DubLINK proved its usefulness in 2013 as well, when a collaborative including representatives from the City of Dublin, the University of Missouri, and The Ohio State University were recognized for creating the “Best Application for Advanced Manufacturing” at the Next Generation Application Summit in Chicago. The team developed an app called Simulation-as-a-Service, which allows small businesses and labs to remotely access supercomputing capability. Small manufacturers would be able to use the app (in combination with a robust fiber optic connection) to run design simulations through supercomputers on the Ohio State campus, as well as trade design information in massive data files. 

According to Prasad Calyam, an assistant professor of computer science at the University of Missouri and the leader of the team developing the app: 

“The app really requires the infrastructure,” said Calyam. “The infrastructure is not the end goal of the project. It’s really the app. But we couldn’t build the app without the infrastructure.”

“Our work on Simulation-as-a-Service is one example where having a city invest in broadband infrastructure will help economic development,” said Calyam. “It helps companies to move there, to use the infrastructure, and essentially build new kinds of collaborations.”

Expedient Logo

The combination of DubLINK’s fiber infrastructure and proximity to The Ohio State University has also helped attract a growing number of data centers and medical research operations. Dublin-based Cardinal Health opened a research center in the city earlier this year, and Expedient Data Centers recently announced plans for a $52 million data center.

An even bigger fish is on the line for Dublin, which is competing with neighboring suburb Hilliard to be the location for a new $1.1 billion Amazon data center. Amazon has been secretive about its plans, but Ohio Governor John Kasich recently confirmed earlier leaks that the center would be located in the Columbus area. 

Dublin is pushing ahead with the expansion of DubLINK in the coming months and years. In conjunction with the upgrade to 100 Gbps speeds, the network is also beginning to move towards an open access Fiber-to-the-Premise model for major office and multitenant buildings in the city. Rather than bringing fiber to the curb and waiting for building owners to take advantage, the city will be bringing the fiber directly into at least 20 buildings this year and about 10 each year thereafter, with the option to increase the pace if it incents businesses to locate or expand in Dublin.

DubLINK has also struck a deal with a local data center that will serve as a "meet me" room and is in talks with ISPs, which will allow those intitutions using DubLINK fiber to connect to whatever ISP they wish over the publicly owned fiber. It will also allow them to connect to OARnet, the National Science Foundation's GENI rack, and the Ohio State University's supercomputer remotely - all at 100 Gbps. 

The local schools are on the docket for connections as well, with the three city high schools and administration building at the head of the line. They all stand to gain 100 Gbps network connections, and will also benefit from the nearly limitless educational resources of Ohio's universities and research organizations available through OARnet.
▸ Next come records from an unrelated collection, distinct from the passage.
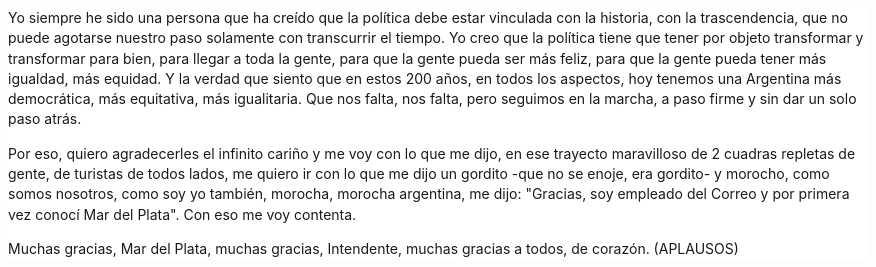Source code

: Yo siempre he sido una persona que ha creído que la política debe estar
vinculada con la historia, con la trascendencia, que no puede agotarse
nuestro paso solamente con transcurrir el tiempo. Yo creo que la
política tiene que tener por objeto transformar y transformar para bien,
para llegar a toda la gente, para que la gente pueda ser más feliz, para
que la gente pueda tener más igualdad, más equidad. Y la verdad que
siento que en estos 200 años, en todos los aspectos, hoy tenemos una
Argentina más democrática, más equitativa, más igualitaria. Que nos
falta, nos falta, pero seguimos en la marcha, a paso firme y sin dar un
solo paso atrás.

Por eso, quiero agradecerles el infinito cariño y me voy con lo que me
dijo, en ese trayecto maravilloso de 2 cuadras repletas de gente, de
turistas de todos lados, me quiero ir con lo que me dijo un gordito -que
no se enoje, era gordito- y morocho, como somos nosotros, como soy yo
también, morocha, morocha argentina, me dijo: "Gracias, soy empleado del
Correo y por primera vez conocí Mar del Plata". Con eso me voy contenta.

Muchas gracias, Mar del Plata, muchas gracias, Intendente, muchas
gracias a todos, de corazón. (APLAUSOS)
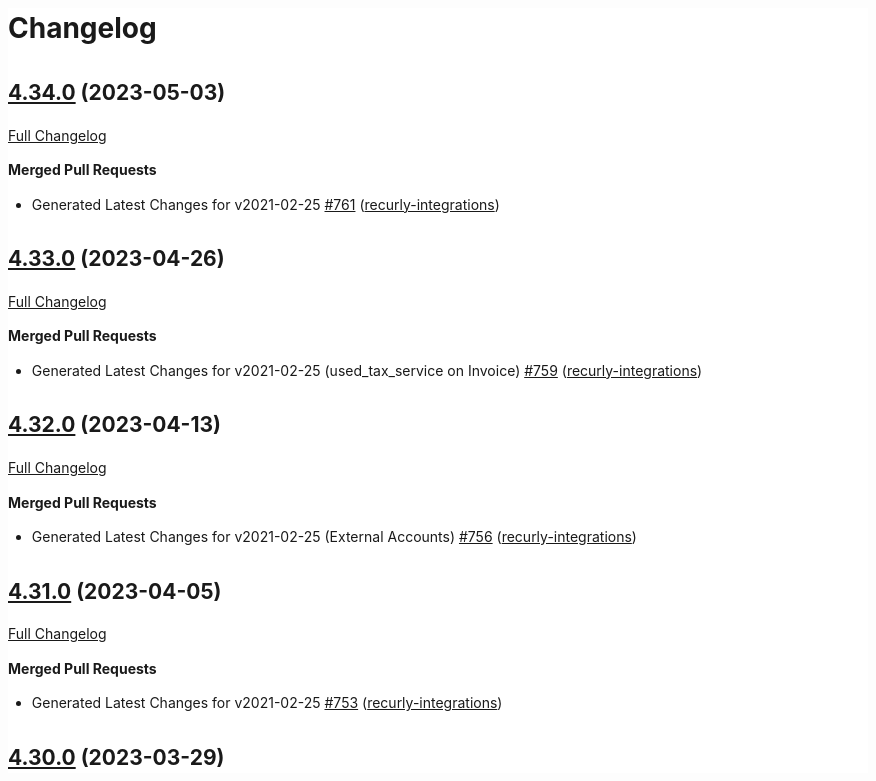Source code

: # Changelog

## [4.34.0](https://github.com/recurly/recurly-client-php/tree/4.34.0) (2023-05-03)

[Full Changelog](https://github.com/recurly/recurly-client-php/compare/4.33.0...4.34.0)


**Merged Pull Requests**

- Generated Latest Changes for v2021-02-25 [#761](https://github.com/recurly/recurly-client-php/pull/761) ([recurly-integrations](https://github.com/recurly-integrations))



## [4.33.0](https://github.com/recurly/recurly-client-php/tree/4.33.0) (2023-04-26)

[Full Changelog](https://github.com/recurly/recurly-client-php/compare/4.32.0...4.33.0)


**Merged Pull Requests**

- Generated Latest Changes for v2021-02-25 (used_tax_service on Invoice) [#759](https://github.com/recurly/recurly-client-php/pull/759) ([recurly-integrations](https://github.com/recurly-integrations))



## [4.32.0](https://github.com/recurly/recurly-client-php/tree/4.32.0) (2023-04-13)

[Full Changelog](https://github.com/recurly/recurly-client-php/compare/4.31.0...4.32.0)


**Merged Pull Requests**

- Generated Latest Changes for v2021-02-25 (External Accounts) [#756](https://github.com/recurly/recurly-client-php/pull/756) ([recurly-integrations](https://github.com/recurly-integrations))



## [4.31.0](https://github.com/recurly/recurly-client-php/tree/4.31.0) (2023-04-05)

[Full Changelog](https://github.com/recurly/recurly-client-php/compare/4.30.0...4.31.0)


**Merged Pull Requests**

- Generated Latest Changes for v2021-02-25 [#753](https://github.com/recurly/recurly-client-php/pull/753) ([recurly-integrations](https://github.com/recurly-integrations))



## [4.30.0](https://github.com/recurly/recurly-client-php/tree/4.30.0) (2023-03-29)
Whether or not Dublin successfully woos Amazon, its fiber optic network has proven to be a valuable community asset. It has allowed the city to partner with a local provider to launch a city-wide Wi-Fi system over 24 square miles, which uses DubLINK for backhaul and in return allocates 25% of its bandwidth to the city for its own uses, such as police communication and logistical support for large public events. It has supported medical and computing research, creating good jobs in the process. For all these achievements, Dublin has twice been named a Top 7 Community by the Intelligent Communities Forum, and last year Dana McDaniels, who oversaw DubLINK's development, was given ICF's Lifetime Achievement Award.